We were shocked at our first sight of a white baby. Completely taken aback, as if we'd assumed wazungu arrived on earth fully grown, never having to suffer the indignity of learning. We were troubled by the pallor of his milky skin. Afraid that with so flimsy a barrier against the hazards around him, he would not survive.
Yet survive he did, to return the next year. And the next. Halili. Beloved. Symbol of the bond between the Traveller tribe and the people of Kanini. We looked forward to watching him grow alongside our own children.
When it was time for the elections, the broad-shouldered men in dark glasses landed their helicopters in the football field to show us where we should mark our cross. The wazungu stayed away, but we weren't concerned. We assumed they were busy voting in their own countries.
Christine and Matthew and Halili were the first to return. We rushed to the wazungu house to dance the hokey cokey. They went through the actions but behind their smiles their eyes were sad. The little boy was fretful. Mothers scooped him up and squeezed him to our breasts but it took a long time to soothe him.

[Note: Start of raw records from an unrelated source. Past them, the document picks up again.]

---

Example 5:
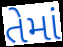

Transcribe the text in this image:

તેમાં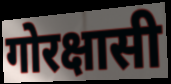
गोरक्षासी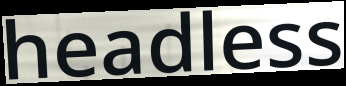
headless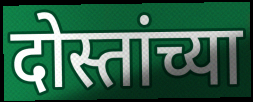
दोस्तांच्याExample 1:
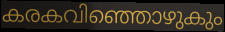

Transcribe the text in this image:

കരകവിഞ്ഞൊഴുകും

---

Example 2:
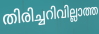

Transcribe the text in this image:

തിരിച്ചറിവില്ലാത്ത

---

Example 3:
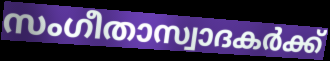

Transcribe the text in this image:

സംഗീതാസ്വാദകർക്ക്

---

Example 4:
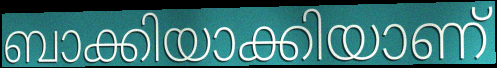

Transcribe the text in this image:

ബാക്കിയാക്കിയാണ്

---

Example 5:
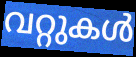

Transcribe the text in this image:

വറ്റുകൾ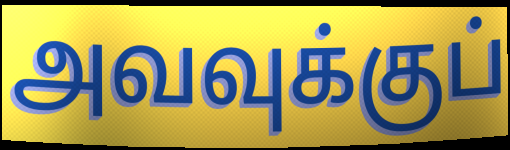
அவவுக்குப்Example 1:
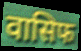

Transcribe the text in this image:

वासिफ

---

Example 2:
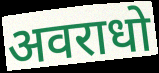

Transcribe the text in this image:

अवराधो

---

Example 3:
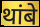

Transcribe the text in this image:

थांबे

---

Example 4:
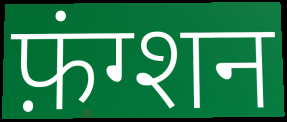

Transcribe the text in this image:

फ़ंग्शन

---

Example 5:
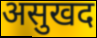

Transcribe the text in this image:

असुखद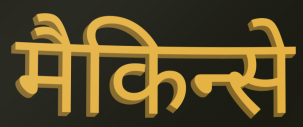
मैकिन्सेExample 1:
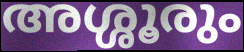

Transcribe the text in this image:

അശ്ശൂരും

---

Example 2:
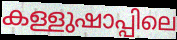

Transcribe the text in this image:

കള്ളുഷാപ്പിലെ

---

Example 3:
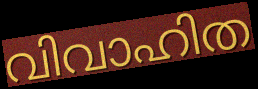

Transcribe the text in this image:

വിവാഹിത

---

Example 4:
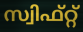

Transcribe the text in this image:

സ്വിഫ്റ്റ്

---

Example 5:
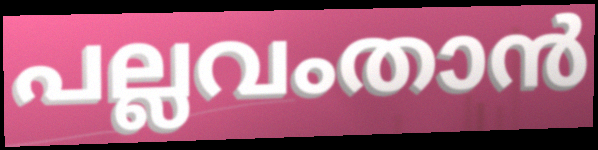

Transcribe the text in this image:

പല്ലവംതാൻ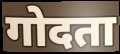
गोदता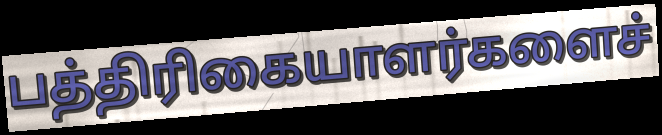
பத்திரிகையாளர்களைச்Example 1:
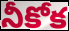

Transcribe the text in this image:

నీకోక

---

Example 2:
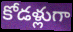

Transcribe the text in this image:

కోడళ్లుగా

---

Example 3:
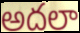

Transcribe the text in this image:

అదలా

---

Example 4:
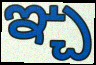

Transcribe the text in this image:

ఞ్చ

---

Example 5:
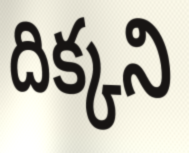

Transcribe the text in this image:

దిక్కని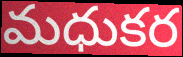
మధుకర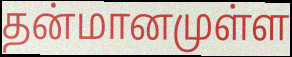
தன்மானமுள்ள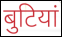
बुटियां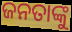
ଜନତାଙ୍କୁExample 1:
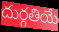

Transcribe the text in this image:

దుర్గతియే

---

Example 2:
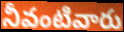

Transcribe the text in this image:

నీవంటివారు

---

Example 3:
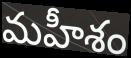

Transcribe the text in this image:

మహీశం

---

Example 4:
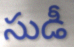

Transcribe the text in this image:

సుడీ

Matthew told Albert Lumumba about the roadblocks all the way from the airport: groups of young men angry at the results of our elections, saying some tribes had put their crosses in the wrong place.

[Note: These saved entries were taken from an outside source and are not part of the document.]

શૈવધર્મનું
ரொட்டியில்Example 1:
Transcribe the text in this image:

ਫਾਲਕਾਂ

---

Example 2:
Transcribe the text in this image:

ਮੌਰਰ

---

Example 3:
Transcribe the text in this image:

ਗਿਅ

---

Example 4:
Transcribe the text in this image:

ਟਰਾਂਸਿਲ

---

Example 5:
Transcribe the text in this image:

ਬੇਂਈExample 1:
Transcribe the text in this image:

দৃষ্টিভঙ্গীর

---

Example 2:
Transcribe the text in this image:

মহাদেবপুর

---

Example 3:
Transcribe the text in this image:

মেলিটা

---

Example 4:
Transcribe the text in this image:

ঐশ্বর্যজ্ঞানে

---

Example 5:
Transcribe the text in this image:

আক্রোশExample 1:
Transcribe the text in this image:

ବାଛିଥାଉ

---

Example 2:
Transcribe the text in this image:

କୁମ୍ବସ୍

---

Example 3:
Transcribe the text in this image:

Miriam Moto ushered Matthew to her compound. Begged him to cook his delicious ugali on her energy-efficient stove. Chanting girls formed a circle around Christine, nudging her into a celebratory dance. Infants collected up their makeshift toys to tempt Halili: a discarded water bottle half-full of pebbles, dolls made of dried fronds of palm. We wanted our friends to forget the trials of their journey. We wanted them to enjoy their stay.

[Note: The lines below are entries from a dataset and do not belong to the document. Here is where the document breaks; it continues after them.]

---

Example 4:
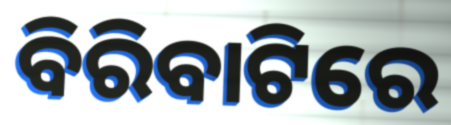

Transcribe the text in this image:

ବିରିବାଟିରେ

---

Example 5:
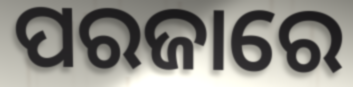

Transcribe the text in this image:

ପରଜାରେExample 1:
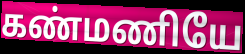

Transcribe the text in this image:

கண்மணியே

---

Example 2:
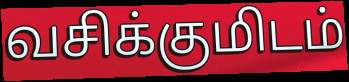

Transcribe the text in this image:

வசிக்குமிடம்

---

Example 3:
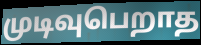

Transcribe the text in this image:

முடிவுபெறாத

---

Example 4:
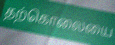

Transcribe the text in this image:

தற்கொலையை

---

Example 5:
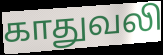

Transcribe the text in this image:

காதுவலி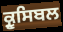
ਕ੍ਰੂਸਿਬਲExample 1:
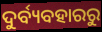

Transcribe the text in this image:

ଦୁର୍ବ୍ୟବହାରରୁ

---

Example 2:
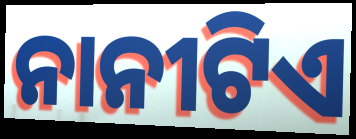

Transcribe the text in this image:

ନାନୀଟିଏ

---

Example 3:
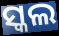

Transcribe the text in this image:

ସ୍କଲ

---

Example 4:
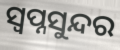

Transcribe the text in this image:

ସ୍ୱପ୍ନସୁନ୍ଦର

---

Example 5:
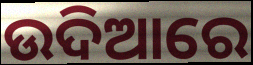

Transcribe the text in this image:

The day after Miriam Moto's field was set alight, burning the sorghum and maize that should have sustained her through the lean months, the helicopter came down in the football field once more. The broad-shouldered men who had never seemed to raise a sweat before, raced to the wazungu house. Out came Christine and Matthew and little Halili and all their baggage. They hugged each of us in turn, while the men from the city urged them to hurry along. We followed them to the football field. No one was waving. No one was singing. No one was dancing the hokey cokey.
As the helicopter blades began to spin, Christine seemed to hesitate. Tears streaking down her face, she pleaded with her rescuers for them to take us too. All of us. One of us. It made no difference. There was no room for the people of Kanini in the flying hippo.
After all the fields had been set alight and our crops destroyed, we needed a place to hide. We rushed to the wazungu house. With its brick walls, solid door and corrugated-iron roof it would be more secure than our huts. But the door was locked, and we didn't have time to find the tools to hack through the padlock. So we ran to the church which, while made of wood and thatch, might at least have God's protection. And there was space for us all. We piled in, barricaded the door and began to pray.
When we heard the mob hissing outside, telling us our votes were wrong, that we had no right to our land, we remembered the Tourists who had come first to Kanini, their ears full of helicopter buzz. When we smelled the burning thatch, we thought of the Travellers, lying in fresh water that would wash away the stench of fear when they reached their homes. When we felt the smoke choking our throats, we asked ourselves what tribe would come next to Kanini. The wazungu would not welcome this new lesson into their hearts.
Albert Lumumba's voice rose above the screams of his pupils. Journalists will come, he said, to tell of this atrocity.